# DishHD is available in China now



## dreamsatellite (May 13, 2012)

here comes the list of channels available in China: the website is here dishhdtvchina.com

60% of them are in HD, i'm happy with the video quality, 5 channels are even in Dolby 5.1 sound tracks


----------



## dreamsatellite (May 13, 2012)

any US people living in China using this DishHD Asia now?


----------



## dreamsatellite (May 13, 2012)

There's a joint venture of Dish TV in Taiwan, called EchoStar, offering a HD package called DishHD Asia, is there any one knows more about this EchStar business, and it's future business plans? who are people behind it?


----------



## runner861 (Mar 20, 2010)

How are they handling the news blackouts? The Chinese government will block some news stories, although they do let channels like CNN and MSNBC be broadcast there. But occasional stories will be blacked out.


----------



## P Smith (Jul 25, 2002)

it was one company - echostar/dishnetwork, recently they spun off HW part - echostar
we have plenty info about that - if you'll search here you'll find all info

so far we know affiliates: Bell/Canada and dishMex/Mexico, now it expanding to Asia, interesting ..
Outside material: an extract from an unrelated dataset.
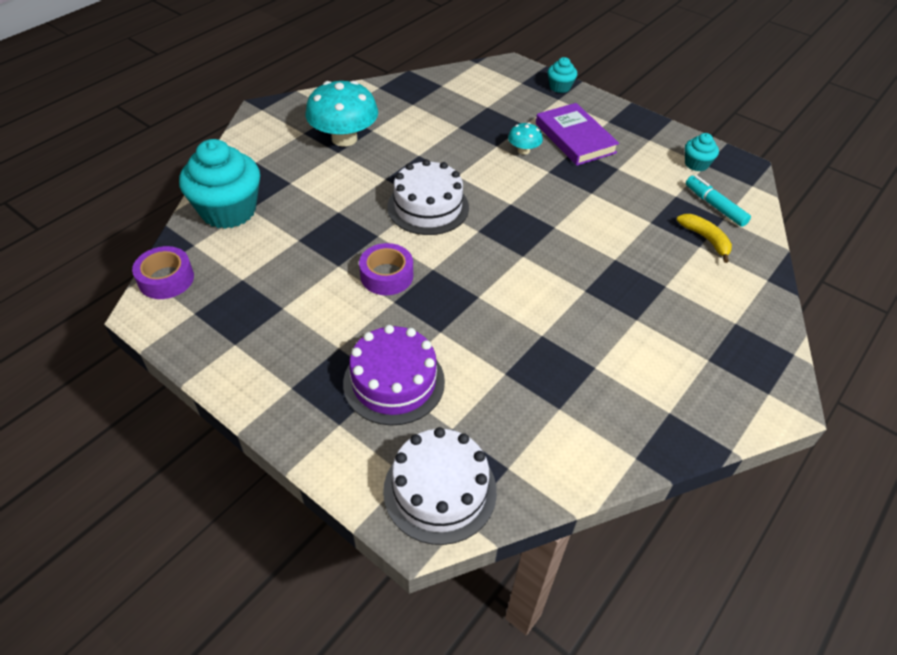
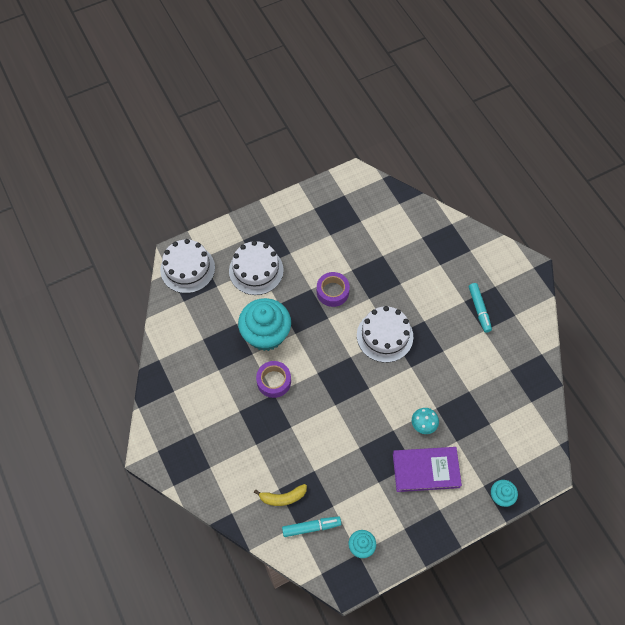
camera: 115 degrees right, 15 degrees up
(166, 279) = (375, 186): purple tape -> purple tape (274, 381)
(228, 210) = (424, 226): turquoise cupcake -> turquoise cupcake (266, 334)
(344, 138) = (479, 309): turquoise mushroom -> turquoise marker
(394, 382) = (256, 270): purple cake -> white cake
EDIT. Found: http://www.lyngsat.com/AsiaSat-5.html
and some doc; http://www.asiasat.com/asiasat/EN/upload/doc/pressrelease/news_20100819.pdf


----------



## P Smith (Jul 25, 2002)

seems to me it's for Taiwan only http://www.dishhdasia.com/en/faq.html, 211t and 612t boxes, using Conax cards and DVB-S2 tuners - nice SR = 40700 and 8PSK and FEC 2/3, would be interesting to see real bitrate of these muxes http://www.lyngsat.com/AsiaSat-5.html
by calculation http://www.satellite-calculations.com/Satellite/bitrates.htm it could be 80+ Mbps ! double vs our 8PSK tpns


----------